Bonomi, dal suo punto di vista, la prima mossa l’ha fatta. Ha spalancato qualche porta e qualche finestra. Ha parlato chiaramente. Tanto chiaramente che un pezzetto della sinistra più radicale ha trovato un nuovo nemico del popolo da additare alle masse, masse che ovviamente non la seguono; persino dalle parti di LeU, partito di governo, si è sentito scomodare Antonio Gramsci parlando, a sproposito, del «sovversivismo delle classi dirigenti».

Il presidente di Confindustria ha rilanciato l’idea di un “contratto sociale”, che non ha nulla di rousseauiano ma pare ispirarsi più ai modelli di socialdemocrazia avanzata, e ha posto almeno un paio di questioni fondamentali.

Prima novità, l’autocritica sul mito italiano del “piccolo è bello” e una nuova attenzione alla grande dimensione, cosa che implica un discorso radicalmente diverso in termini di politica industriale.

In questo quadro Carlo Bonomi è stato molto chiaro sulla riforma della contrattazione di cui si discute da anni (e mentre si discute, nella realtà la contrattazione aziendale va avanti), ponendo una verità acclarata: che la detassazione dei contratti aziendali aiuta la produttività e che gli aumenti in sede nazionale aumenta i salari ma non la produttività. Ora, dice Bonomi, come può ripartire l’Italia se la produttività non cresce? Non sembra un discorso da “padrone”: è questo il problema.

Si rileggano ad aiuvandum le parole del governatore della Banca d’Italia Ignazio Visco: «Per riportare la dinamica del prodotto interno all’1,5 per cento servirà un incremento medio della produttività del lavoro di poco meno di un punto percentuale all’anno. Questo obiettivo richiede un forte aumento dell’accumulazione di capitale, fisico e immateriale, e una crescita dell’efficienza produttiva non dissimile da quella osservata negli altri principali paesi europei».

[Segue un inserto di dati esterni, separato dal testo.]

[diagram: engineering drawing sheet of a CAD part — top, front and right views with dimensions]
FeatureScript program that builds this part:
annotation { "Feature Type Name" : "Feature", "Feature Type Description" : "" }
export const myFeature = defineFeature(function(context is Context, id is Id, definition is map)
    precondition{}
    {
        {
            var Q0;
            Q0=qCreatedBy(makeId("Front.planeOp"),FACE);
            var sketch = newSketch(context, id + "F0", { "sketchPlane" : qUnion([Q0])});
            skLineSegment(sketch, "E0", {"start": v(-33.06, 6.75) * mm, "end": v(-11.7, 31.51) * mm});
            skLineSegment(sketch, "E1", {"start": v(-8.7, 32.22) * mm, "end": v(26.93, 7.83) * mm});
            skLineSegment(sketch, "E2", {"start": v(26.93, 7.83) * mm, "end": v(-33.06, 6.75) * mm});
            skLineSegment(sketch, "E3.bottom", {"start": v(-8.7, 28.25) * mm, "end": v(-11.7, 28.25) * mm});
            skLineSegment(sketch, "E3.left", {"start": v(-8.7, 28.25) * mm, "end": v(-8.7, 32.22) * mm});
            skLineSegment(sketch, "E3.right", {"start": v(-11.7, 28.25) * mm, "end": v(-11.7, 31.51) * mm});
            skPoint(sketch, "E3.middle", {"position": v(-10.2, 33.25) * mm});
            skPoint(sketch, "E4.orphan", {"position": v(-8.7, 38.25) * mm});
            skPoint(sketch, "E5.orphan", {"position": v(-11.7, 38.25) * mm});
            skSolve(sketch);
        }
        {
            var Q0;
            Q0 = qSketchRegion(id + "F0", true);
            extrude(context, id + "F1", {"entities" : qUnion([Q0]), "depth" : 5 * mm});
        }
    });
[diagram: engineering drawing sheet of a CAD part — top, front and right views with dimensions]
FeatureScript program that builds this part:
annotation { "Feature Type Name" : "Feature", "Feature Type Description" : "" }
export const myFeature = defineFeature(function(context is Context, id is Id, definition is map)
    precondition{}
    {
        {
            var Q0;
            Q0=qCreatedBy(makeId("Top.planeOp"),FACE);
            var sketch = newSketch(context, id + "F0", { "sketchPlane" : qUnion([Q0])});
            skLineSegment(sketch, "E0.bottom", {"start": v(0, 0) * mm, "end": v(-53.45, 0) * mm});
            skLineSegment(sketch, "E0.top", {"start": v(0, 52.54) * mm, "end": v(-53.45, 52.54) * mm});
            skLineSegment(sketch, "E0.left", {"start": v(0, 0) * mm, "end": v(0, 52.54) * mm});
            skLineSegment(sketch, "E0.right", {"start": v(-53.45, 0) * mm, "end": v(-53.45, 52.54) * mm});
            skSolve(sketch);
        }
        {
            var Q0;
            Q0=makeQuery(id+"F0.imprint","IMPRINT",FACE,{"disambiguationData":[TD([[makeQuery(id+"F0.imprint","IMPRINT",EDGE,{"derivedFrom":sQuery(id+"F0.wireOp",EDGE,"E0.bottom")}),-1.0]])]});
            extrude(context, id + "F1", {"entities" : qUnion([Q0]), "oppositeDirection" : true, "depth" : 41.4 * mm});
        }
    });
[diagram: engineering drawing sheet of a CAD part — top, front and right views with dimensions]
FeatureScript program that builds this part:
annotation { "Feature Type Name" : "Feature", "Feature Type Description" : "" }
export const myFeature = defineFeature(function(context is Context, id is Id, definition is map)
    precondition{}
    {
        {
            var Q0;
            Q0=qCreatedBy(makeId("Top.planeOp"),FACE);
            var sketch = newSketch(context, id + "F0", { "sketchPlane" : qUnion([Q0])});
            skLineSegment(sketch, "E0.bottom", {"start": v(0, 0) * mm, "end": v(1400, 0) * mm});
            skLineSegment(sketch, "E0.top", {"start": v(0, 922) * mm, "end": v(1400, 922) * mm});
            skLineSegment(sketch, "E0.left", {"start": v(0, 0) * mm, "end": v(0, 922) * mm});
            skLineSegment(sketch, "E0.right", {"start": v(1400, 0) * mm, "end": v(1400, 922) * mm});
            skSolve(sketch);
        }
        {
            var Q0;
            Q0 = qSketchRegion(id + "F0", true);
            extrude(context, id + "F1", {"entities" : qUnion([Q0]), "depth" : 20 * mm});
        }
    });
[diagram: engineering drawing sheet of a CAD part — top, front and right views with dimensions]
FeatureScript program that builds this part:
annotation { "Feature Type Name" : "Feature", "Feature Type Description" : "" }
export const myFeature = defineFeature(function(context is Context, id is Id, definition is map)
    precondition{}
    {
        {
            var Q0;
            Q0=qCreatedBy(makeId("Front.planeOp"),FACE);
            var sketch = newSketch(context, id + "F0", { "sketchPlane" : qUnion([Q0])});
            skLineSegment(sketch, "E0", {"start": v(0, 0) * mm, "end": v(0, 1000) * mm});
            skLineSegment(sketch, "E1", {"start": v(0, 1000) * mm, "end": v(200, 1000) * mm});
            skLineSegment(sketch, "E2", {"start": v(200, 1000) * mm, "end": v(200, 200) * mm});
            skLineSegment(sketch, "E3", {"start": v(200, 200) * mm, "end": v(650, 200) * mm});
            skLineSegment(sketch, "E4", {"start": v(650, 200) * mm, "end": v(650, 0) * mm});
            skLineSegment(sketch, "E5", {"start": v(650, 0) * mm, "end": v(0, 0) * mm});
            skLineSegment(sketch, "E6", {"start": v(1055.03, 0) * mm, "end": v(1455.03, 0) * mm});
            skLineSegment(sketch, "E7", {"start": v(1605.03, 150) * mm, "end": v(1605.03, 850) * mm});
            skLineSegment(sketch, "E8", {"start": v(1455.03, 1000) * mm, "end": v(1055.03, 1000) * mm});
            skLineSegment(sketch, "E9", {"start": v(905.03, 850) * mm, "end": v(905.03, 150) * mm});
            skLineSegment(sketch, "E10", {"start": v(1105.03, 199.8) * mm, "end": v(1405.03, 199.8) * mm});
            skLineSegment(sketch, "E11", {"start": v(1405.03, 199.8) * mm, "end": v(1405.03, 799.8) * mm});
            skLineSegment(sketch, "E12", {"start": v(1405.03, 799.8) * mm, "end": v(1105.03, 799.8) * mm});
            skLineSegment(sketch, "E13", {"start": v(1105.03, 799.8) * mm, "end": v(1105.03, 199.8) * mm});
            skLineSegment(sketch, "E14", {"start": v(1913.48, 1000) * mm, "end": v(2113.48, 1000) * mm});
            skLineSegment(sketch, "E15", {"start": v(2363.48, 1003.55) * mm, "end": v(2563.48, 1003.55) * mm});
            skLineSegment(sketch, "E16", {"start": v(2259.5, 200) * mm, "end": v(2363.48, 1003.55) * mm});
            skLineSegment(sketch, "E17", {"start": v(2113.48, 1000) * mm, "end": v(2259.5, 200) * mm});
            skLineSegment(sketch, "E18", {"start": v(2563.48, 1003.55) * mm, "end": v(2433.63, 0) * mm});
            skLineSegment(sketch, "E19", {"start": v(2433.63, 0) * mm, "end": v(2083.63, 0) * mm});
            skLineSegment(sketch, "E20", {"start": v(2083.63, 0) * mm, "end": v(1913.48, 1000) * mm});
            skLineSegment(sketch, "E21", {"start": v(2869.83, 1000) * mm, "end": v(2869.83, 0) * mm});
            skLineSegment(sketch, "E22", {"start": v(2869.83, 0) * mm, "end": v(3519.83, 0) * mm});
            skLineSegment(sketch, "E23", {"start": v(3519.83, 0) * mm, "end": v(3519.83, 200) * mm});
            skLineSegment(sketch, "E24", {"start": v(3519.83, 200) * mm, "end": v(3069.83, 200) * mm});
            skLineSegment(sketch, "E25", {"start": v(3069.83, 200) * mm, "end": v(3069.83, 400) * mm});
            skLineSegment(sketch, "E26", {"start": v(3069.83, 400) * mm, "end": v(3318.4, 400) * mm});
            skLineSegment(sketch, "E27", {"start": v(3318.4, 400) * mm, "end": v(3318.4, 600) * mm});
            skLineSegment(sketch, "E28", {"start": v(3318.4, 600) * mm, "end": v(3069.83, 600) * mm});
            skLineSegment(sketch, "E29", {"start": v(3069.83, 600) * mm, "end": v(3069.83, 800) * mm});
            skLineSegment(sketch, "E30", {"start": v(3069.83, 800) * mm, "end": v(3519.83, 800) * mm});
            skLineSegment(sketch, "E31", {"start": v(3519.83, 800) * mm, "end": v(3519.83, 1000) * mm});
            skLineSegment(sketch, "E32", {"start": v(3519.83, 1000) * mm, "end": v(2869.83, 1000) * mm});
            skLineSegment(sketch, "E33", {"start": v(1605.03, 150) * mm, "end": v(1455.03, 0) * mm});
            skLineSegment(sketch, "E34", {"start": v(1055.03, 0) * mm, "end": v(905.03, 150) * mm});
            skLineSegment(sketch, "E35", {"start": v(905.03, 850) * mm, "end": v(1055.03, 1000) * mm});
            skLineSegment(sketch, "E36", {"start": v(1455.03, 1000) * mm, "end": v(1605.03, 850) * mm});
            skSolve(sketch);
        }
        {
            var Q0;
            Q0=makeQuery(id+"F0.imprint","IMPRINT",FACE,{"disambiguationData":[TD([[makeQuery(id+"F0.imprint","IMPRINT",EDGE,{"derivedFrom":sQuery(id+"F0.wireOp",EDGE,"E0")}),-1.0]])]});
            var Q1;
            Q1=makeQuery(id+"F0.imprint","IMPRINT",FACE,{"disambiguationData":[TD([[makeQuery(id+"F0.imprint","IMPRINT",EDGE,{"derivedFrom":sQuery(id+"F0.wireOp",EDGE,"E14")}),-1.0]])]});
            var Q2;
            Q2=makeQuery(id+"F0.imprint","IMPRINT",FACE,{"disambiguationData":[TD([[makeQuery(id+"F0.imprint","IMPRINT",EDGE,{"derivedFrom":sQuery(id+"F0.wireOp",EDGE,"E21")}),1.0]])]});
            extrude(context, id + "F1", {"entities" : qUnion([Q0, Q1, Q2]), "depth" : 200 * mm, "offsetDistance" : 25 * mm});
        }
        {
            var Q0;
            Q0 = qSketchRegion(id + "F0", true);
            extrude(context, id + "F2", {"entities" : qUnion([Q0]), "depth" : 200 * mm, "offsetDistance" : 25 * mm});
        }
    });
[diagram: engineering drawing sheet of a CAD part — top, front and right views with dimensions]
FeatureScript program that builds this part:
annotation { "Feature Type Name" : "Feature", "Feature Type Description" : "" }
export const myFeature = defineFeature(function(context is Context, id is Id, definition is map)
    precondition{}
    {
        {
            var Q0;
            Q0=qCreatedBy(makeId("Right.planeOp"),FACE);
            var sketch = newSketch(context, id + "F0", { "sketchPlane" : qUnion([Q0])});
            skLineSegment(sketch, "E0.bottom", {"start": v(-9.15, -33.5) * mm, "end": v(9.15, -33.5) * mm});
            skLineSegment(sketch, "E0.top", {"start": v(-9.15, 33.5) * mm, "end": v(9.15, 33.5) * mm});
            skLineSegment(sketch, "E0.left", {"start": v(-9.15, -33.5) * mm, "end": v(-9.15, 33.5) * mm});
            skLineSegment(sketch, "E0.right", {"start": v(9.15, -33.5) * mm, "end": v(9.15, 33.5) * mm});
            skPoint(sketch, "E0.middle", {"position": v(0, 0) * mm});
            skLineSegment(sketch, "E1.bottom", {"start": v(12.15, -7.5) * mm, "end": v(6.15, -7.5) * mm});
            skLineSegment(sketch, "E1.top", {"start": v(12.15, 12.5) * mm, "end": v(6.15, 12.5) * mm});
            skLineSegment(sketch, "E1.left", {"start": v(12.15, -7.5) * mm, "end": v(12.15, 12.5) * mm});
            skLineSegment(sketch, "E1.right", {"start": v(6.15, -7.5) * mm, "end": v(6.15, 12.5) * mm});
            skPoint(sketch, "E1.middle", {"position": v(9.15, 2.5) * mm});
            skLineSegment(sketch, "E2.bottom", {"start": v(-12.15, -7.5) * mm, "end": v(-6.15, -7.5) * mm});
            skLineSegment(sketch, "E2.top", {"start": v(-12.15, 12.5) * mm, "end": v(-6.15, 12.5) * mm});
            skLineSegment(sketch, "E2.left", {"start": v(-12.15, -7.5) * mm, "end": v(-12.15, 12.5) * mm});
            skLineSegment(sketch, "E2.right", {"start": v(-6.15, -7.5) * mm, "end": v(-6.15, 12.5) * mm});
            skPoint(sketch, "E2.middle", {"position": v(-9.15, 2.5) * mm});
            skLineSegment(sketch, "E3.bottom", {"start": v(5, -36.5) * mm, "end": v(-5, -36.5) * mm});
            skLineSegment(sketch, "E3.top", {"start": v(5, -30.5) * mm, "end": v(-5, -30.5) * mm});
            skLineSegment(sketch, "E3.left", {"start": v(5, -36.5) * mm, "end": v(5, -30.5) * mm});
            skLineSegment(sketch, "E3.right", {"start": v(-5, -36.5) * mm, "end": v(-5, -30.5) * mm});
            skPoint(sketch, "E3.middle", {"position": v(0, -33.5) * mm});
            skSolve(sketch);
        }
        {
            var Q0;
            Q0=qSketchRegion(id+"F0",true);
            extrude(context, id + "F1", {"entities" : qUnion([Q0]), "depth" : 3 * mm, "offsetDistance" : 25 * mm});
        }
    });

Sono d’accordo il Pd e la Cgil, con questa analisi? Si rendono conto che l’unico modo per togliere l’acqua ai pesci “arancioni” e alla destra che vira sempre più a destra è quello di un grande accordo che rilanci il sistema produttivo italiano?

Ecco, l’uno-due Bonomi-Visco segnala che il tema della ricostruzione dell’economia italiana non è stato impugnato dalle forze progressiste ma da altri soggetti, con il sindacato in ritardo e i famosi intellettuali e specialisti tenuti fuori dall’area del dibattito politico. Attenzione, perché è qui – non su quanti voti sgraffignare ai silenti pentastellati – che il centrosinistra può vincere, o perdere, una battaglia storica.